Aaron H. Gouw1, Gary P. Van Guilder1, Arnar Larusson2, Gregory Laredo2, Ryan M. Weatherwax3, Bryant R. Byrd1, Lance C. Dalleck1. Ventilation can exclusively be used to predict ventilatory thresholds: a retrospective analysis. 1High Altitude Exercise Physiology Program, Western Colorado University, Gunnison, CO, USA. 2Tyme Wear Inc., Boston, MA, USA. 3Department of Health & Kinesiology, University of Utah, Salt Lake City, UT, USA.

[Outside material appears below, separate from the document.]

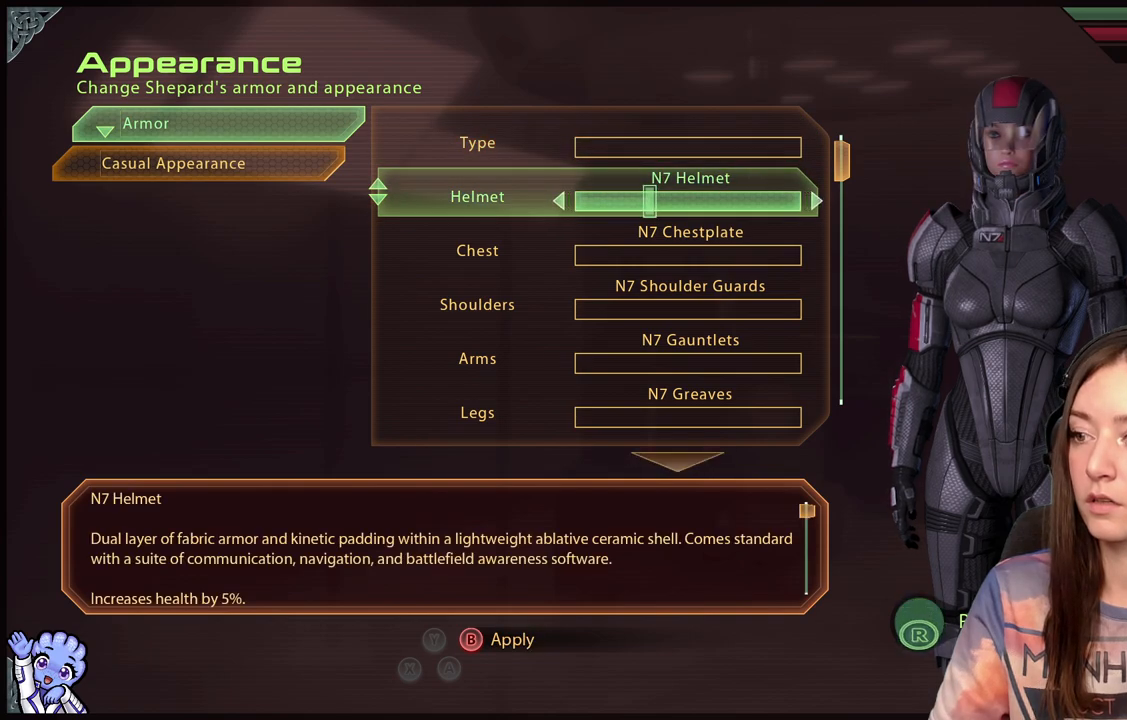
{"buttons": [], "left_stick": "right", "right_stick": "center", "events": [[383, "left_stick", "right"]]}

Aim: We retrospectively analyzed a cohort of graded exercise tests (GXT) and compared ventilatory thresholds (VT1 and VT2) predicted from ventilation (PRED) to ventilatory thresholds derived from the gold-standard method using indirect calorimetry (TRUE). Methods: A cohort of 202 participants (132 women, 70 men; age range 18–69 years) completed GXT in the High Altitude Performance Laboratory at Western Colorado University between September 2014 and February 2020. Bland–Altman 95% limits-of-agreement were used to quantify the agreement between TRUE and PRED VT1 and VT2. Results: For VT1 time point detection, the mean differences between TRUE and PRED were -0.05 ± 1.28 min (95% CI, -2.56 to 2.46 min). For VT2 time point detection, the mean differences between TRUE and PRED were 0.10 ± 1.55 min (95% CI, -2.93 to 3.12 min). Conclusion: In this retrospective study, it was shown that modeling ventilation data elicited acceptably accurate estimates for VT1 and VT2 time point detection, workloads, and heart rates during both treadmill and cycle ergometer GXT. These novel findings are encouraging and provide critical preliminary data for the successful translation of the threshold-based training paradigm to a larger demographic of the population.